The Williamsburg Bridge is one of New York City's many architectural gems. When it was completed in 1903, it was the largest suspension bridge span on the planet. Since then, it's been a vital connection between Lower Manhattan and the Brooklyn neighborhood after which it is named. But a new campaign could give the 114-year-old marvel a new moniker: the Sonny Rollins Bridge.
Now, many may find themselves wondering, “Who the hell is Sonny Rollins?” Fortunately, one New Yorker is on a mission to answer that question. Since last spring, Jeff Caltabiano has been campaigning to rename the bridge after Rollins, one of the most influential jazz saxophonists of the 20th century. In 1959, then at the height of his career, Rollins went on a sabbatical from recording and touring to take up residency on the Lower East Side.

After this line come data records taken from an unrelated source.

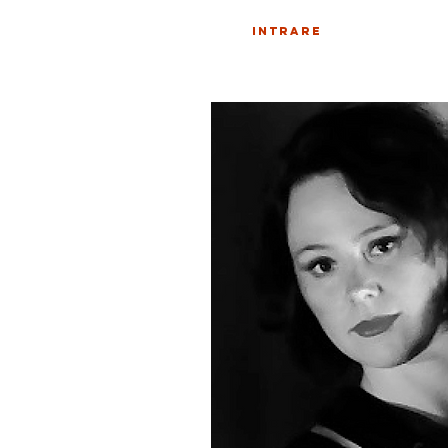
INTRARE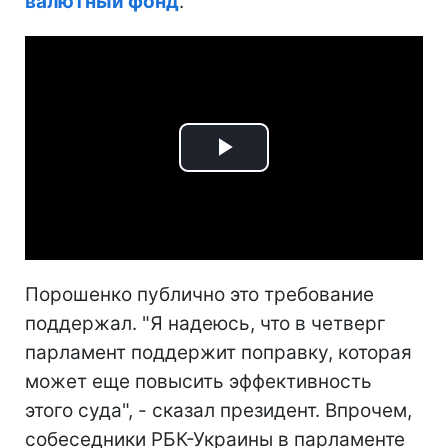
валютный фонд
.
Play
Video
Порошенко публично это требование
поддержал. "Я надеюсь, что в четверг
парламент поддержит поправку, которая
может еще повысить эффективность
этого суда", - сказал президент. Впрочем,
собеседники РБК-Украины в парламенте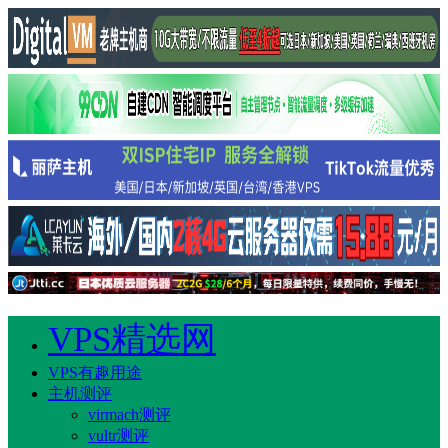
VPS精选网
VPS有趣用途
主机测评
virmach测评
vultr测评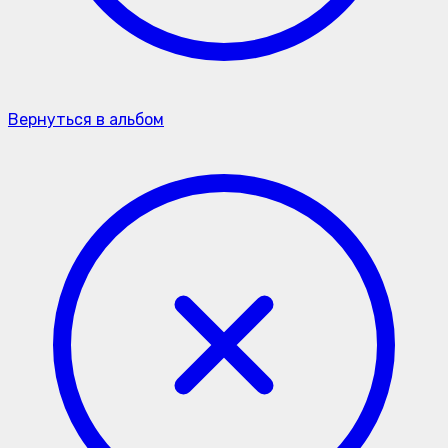
Вернуться в альбом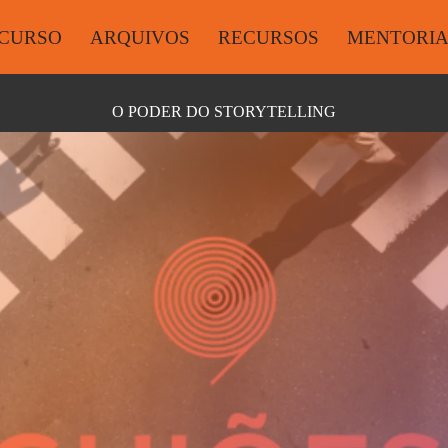
CURSO
ARQUIVOS
RECURSOS
MENTORI
O PODER DO STORYTELLING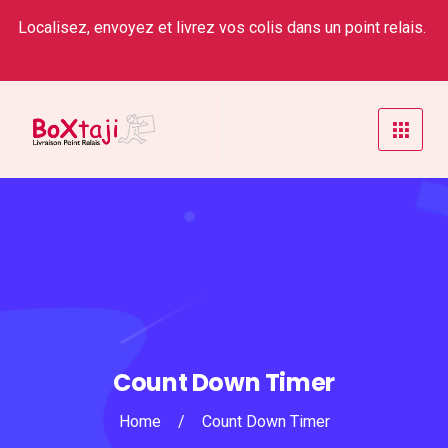
Localisez, envoyez et livrez vos colis dans un point relais.
Count Down Timer
Home
/
Count Down Timer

Struggling to find a space to practice where he wouldn’t disturb his neighbors, he wandered out onto the pedestrian walkway of the Williamsburg Bridge. He practiced there regularly for two years in a stint that’s since become essential New York lore and the inspiration for Caltabiano’s campaign to rename the bridge.

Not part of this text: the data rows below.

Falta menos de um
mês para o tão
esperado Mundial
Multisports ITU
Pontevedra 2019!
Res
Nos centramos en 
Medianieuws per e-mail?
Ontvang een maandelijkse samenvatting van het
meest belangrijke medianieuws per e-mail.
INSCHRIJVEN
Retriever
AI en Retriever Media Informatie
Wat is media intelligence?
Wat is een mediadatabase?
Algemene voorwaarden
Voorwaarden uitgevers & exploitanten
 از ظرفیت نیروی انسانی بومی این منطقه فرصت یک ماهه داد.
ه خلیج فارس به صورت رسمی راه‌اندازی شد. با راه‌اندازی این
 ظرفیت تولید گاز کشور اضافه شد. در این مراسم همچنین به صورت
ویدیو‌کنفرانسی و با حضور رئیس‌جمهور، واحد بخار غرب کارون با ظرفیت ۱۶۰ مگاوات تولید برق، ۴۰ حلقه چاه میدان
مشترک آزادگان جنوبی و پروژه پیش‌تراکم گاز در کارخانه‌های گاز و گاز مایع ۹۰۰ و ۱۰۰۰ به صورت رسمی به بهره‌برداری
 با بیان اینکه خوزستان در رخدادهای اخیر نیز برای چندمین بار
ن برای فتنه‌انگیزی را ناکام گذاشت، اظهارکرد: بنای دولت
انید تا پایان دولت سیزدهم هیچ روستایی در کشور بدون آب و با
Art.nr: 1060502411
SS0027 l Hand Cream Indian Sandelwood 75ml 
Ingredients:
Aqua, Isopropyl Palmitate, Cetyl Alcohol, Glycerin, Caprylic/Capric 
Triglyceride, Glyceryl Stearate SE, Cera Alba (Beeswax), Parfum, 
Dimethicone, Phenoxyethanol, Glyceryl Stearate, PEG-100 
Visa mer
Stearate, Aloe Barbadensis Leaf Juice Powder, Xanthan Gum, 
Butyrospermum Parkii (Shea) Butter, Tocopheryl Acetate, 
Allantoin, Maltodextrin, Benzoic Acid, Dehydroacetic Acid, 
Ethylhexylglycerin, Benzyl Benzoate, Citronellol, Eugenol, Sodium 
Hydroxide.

That campaign has caught the attention of at least one City Council member. Stephen Levin of the 33rd district announced last week that he will be introducing legislation to name the bridge after Rollins. The move also has the support of Brooklyn Borough President Eric Adams, according to Bowery Boogie.
The measure will need a lot more support in order to pass, but it does give some legitimacy to Caltabiano’s campaign, which until recently was mostly dismissed as a jazz fanatic’s pipe dream.